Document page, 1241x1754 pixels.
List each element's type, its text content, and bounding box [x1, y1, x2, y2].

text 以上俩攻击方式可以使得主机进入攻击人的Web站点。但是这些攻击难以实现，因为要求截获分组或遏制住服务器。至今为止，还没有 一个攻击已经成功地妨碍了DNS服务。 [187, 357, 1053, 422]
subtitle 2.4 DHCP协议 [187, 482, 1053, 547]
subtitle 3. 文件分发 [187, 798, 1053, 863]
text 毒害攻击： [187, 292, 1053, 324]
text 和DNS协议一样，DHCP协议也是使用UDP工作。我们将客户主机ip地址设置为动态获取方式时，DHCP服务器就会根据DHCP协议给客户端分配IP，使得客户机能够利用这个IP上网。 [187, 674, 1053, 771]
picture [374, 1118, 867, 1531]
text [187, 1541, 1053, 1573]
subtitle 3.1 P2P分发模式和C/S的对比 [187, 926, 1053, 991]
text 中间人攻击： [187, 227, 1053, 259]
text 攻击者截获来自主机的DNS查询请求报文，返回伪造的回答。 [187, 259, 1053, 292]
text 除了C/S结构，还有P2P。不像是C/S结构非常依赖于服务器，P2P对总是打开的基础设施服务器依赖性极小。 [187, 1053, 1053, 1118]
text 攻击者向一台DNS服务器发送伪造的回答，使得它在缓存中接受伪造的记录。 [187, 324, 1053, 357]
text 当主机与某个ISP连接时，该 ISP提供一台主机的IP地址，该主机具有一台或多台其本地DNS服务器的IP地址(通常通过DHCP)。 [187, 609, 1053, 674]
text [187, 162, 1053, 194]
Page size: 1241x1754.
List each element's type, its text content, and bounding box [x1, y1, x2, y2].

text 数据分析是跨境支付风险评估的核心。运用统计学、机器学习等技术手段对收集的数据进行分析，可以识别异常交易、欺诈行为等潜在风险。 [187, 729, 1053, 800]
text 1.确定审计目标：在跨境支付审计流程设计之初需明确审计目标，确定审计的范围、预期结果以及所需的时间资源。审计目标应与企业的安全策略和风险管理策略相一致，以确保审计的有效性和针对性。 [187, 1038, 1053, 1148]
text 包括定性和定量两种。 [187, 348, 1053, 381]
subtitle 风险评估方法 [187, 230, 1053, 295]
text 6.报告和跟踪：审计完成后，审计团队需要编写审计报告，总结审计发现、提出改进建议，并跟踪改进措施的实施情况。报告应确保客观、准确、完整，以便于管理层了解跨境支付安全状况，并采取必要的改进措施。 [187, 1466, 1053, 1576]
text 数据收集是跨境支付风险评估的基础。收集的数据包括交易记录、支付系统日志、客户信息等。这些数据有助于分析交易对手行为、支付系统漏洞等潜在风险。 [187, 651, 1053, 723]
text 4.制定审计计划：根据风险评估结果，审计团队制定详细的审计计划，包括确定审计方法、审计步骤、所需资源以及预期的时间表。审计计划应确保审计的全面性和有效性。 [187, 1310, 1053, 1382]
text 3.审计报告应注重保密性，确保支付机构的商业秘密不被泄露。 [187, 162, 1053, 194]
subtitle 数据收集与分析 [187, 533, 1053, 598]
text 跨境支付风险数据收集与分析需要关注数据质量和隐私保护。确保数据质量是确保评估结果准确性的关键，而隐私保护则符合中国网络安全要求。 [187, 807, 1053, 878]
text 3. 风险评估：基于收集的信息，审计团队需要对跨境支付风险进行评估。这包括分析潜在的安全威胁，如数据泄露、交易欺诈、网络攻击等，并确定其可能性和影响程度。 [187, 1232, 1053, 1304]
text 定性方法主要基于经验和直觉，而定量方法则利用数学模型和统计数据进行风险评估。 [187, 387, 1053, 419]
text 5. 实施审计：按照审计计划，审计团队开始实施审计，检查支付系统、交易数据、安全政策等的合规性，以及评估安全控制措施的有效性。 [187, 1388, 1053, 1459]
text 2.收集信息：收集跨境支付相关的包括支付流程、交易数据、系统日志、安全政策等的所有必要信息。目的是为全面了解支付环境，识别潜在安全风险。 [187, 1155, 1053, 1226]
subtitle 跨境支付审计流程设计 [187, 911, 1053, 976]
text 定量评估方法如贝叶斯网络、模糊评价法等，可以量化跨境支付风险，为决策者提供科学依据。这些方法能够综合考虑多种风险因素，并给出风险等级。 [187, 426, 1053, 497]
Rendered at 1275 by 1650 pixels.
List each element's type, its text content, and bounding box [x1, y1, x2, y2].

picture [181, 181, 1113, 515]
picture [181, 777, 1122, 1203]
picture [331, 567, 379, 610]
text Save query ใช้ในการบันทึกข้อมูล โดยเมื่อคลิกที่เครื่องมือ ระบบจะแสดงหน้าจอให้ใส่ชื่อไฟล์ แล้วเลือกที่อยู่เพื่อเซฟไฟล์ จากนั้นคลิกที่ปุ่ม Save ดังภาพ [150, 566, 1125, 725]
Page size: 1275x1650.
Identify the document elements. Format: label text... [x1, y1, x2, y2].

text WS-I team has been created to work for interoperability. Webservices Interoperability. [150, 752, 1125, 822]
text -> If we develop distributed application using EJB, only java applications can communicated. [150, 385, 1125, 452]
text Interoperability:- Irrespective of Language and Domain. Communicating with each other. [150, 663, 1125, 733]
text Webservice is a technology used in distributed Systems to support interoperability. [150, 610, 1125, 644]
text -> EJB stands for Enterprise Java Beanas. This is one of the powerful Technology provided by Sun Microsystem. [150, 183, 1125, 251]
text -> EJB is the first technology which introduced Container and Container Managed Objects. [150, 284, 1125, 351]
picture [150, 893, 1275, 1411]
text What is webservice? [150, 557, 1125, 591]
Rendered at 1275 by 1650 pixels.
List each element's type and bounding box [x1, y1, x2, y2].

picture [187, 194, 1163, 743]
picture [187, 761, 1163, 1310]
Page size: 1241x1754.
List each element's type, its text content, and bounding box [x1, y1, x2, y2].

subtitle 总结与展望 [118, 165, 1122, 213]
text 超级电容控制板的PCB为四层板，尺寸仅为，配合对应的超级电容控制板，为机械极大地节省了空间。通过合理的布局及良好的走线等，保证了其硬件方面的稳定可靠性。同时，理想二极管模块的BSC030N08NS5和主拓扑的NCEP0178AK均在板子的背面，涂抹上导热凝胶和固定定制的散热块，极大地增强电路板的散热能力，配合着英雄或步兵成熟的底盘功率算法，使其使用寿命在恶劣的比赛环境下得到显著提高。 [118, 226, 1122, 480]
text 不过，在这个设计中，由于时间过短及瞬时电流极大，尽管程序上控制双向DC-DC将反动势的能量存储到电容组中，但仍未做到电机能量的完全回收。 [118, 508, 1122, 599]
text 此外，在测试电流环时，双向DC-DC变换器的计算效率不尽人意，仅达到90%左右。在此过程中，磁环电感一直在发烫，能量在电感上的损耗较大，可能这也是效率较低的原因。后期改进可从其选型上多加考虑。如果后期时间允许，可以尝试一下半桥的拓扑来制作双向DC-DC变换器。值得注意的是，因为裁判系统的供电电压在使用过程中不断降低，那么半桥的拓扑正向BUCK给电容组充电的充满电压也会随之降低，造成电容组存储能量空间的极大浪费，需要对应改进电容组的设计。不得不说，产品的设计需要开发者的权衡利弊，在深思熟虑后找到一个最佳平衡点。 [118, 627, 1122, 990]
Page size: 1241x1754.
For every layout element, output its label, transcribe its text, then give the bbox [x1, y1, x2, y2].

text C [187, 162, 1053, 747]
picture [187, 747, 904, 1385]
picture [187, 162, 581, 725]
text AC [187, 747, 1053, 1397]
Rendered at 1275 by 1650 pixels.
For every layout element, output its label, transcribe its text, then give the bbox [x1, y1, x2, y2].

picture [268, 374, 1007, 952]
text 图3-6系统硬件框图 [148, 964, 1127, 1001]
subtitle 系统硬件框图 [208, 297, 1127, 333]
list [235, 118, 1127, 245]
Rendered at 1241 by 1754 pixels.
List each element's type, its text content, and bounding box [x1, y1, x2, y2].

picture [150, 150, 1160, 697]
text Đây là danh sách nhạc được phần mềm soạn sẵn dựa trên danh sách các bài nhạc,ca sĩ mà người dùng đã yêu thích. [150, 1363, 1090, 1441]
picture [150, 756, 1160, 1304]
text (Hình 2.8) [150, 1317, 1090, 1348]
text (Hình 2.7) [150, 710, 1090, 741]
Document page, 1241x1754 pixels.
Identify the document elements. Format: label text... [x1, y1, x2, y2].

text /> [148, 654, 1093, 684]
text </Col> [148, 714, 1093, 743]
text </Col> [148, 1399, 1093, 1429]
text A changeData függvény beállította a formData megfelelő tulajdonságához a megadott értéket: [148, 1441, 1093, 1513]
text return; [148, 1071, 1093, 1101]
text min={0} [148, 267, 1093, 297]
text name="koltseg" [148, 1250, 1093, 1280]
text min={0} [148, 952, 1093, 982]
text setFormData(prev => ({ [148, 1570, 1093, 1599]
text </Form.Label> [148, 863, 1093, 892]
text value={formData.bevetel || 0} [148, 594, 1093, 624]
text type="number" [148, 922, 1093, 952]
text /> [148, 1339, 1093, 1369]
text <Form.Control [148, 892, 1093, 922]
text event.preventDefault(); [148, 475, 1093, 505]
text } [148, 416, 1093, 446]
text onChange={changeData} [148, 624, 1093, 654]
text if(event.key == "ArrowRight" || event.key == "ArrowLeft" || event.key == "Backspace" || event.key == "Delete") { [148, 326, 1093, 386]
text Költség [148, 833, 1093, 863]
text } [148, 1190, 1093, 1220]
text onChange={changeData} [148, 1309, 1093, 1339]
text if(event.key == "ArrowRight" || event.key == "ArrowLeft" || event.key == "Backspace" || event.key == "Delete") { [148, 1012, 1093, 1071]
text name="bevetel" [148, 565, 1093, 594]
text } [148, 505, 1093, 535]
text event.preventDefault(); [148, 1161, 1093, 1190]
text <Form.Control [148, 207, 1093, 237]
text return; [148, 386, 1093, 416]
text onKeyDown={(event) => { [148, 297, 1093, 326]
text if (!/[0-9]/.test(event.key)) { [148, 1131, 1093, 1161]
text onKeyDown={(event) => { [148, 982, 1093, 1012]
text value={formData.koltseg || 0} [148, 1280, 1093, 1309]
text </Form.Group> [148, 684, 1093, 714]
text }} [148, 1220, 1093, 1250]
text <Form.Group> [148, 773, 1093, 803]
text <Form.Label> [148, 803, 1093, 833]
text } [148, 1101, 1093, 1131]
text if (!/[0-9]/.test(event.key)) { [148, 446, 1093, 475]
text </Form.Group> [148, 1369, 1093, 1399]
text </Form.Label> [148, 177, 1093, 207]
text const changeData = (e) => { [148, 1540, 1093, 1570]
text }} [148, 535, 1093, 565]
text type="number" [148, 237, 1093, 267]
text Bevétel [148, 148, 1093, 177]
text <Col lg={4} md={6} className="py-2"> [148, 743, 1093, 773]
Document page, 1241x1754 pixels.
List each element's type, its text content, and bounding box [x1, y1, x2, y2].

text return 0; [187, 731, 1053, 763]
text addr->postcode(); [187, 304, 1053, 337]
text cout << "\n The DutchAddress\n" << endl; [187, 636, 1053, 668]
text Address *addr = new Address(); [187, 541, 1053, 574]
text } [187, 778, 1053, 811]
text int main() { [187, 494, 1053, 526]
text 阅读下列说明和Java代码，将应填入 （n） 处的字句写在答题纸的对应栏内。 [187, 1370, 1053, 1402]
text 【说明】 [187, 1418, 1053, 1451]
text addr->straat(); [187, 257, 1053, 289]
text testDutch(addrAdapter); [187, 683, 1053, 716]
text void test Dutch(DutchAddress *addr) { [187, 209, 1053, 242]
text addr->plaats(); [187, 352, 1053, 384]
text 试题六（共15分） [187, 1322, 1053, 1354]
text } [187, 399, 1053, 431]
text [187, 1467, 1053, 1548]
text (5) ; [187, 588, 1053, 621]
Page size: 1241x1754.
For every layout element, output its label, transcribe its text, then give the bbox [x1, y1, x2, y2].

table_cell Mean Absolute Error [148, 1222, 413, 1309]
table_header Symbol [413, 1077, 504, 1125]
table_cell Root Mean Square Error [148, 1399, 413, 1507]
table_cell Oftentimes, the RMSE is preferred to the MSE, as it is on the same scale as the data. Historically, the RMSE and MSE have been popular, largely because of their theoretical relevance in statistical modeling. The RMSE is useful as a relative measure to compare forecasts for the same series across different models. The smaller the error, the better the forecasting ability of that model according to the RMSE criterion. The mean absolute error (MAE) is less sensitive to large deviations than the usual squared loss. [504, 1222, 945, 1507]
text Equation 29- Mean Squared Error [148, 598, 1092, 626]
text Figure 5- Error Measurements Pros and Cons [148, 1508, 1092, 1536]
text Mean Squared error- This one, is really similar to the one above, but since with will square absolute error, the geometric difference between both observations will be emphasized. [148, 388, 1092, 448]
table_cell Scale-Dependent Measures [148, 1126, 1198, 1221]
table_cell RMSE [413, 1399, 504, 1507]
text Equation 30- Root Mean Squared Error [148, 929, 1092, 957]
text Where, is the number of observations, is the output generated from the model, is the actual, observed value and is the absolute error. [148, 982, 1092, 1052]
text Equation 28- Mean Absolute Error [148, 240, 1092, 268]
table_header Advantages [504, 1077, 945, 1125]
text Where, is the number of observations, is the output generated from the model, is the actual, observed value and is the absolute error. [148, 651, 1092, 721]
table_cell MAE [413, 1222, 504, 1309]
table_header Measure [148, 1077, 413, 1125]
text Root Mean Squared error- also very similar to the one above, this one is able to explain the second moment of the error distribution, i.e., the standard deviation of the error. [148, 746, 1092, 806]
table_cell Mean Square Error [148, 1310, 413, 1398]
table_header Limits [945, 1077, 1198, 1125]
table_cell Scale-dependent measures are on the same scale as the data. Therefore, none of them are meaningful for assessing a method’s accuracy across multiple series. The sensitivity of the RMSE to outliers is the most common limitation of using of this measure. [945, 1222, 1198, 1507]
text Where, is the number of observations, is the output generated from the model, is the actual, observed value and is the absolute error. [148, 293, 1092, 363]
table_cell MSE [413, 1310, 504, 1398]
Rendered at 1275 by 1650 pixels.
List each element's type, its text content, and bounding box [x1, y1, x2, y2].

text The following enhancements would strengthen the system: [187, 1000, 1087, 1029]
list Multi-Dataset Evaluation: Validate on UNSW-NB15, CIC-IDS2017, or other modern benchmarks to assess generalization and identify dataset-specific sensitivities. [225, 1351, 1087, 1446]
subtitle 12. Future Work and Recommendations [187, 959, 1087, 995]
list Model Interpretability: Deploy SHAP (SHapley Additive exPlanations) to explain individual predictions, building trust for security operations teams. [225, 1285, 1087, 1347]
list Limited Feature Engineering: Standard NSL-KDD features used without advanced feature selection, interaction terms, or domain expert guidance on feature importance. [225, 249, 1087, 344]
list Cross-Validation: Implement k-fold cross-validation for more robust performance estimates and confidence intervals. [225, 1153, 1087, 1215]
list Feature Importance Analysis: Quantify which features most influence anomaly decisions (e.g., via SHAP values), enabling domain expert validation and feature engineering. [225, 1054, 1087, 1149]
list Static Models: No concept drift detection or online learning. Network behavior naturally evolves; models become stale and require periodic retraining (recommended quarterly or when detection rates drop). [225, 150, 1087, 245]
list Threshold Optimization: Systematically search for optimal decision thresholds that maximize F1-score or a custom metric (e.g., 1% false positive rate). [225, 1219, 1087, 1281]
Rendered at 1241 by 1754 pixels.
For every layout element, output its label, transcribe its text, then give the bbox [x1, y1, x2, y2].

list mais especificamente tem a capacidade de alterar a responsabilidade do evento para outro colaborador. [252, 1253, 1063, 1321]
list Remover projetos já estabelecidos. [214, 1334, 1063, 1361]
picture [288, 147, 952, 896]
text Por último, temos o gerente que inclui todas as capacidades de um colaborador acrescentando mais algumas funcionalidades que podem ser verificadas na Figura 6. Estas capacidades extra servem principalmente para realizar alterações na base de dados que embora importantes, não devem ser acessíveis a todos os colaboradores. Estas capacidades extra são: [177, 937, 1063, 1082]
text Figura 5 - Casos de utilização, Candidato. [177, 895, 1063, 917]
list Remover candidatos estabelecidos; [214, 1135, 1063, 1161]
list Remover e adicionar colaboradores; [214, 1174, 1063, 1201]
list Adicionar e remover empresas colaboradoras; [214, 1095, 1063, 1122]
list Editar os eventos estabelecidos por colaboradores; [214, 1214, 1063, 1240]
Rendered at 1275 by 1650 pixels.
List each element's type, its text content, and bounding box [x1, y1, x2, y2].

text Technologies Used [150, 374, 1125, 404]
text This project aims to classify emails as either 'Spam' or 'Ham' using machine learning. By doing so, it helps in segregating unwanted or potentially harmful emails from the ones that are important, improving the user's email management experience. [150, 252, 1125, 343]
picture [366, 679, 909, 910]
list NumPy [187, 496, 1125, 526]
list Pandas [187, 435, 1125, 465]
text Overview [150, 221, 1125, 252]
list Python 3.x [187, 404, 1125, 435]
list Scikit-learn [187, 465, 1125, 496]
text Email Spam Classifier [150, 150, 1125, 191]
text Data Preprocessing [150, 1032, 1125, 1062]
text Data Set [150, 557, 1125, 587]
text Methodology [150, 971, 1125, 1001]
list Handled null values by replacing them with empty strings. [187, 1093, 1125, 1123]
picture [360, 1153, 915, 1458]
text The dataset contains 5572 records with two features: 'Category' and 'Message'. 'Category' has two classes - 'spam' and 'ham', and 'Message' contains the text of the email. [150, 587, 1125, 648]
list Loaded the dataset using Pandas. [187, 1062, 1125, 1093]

== == ==

• **WHAT YOU HAVE TO DO**
Only lines containing the word "ArrowLeft" should be copied from the material above.

• **RESPONSE TO THIS EXERCISE**
text if(event.key == "ArrowRight" || event.key == "ArrowLeft" || event.key == "Backspace" || event.key == "Delete") { [148, 326, 1093, 386]
text if(event.key == "ArrowRight" || event.key == "ArrowLeft" || event.key == "Backspace" || event.key == "Delete") { [148, 1012, 1093, 1071]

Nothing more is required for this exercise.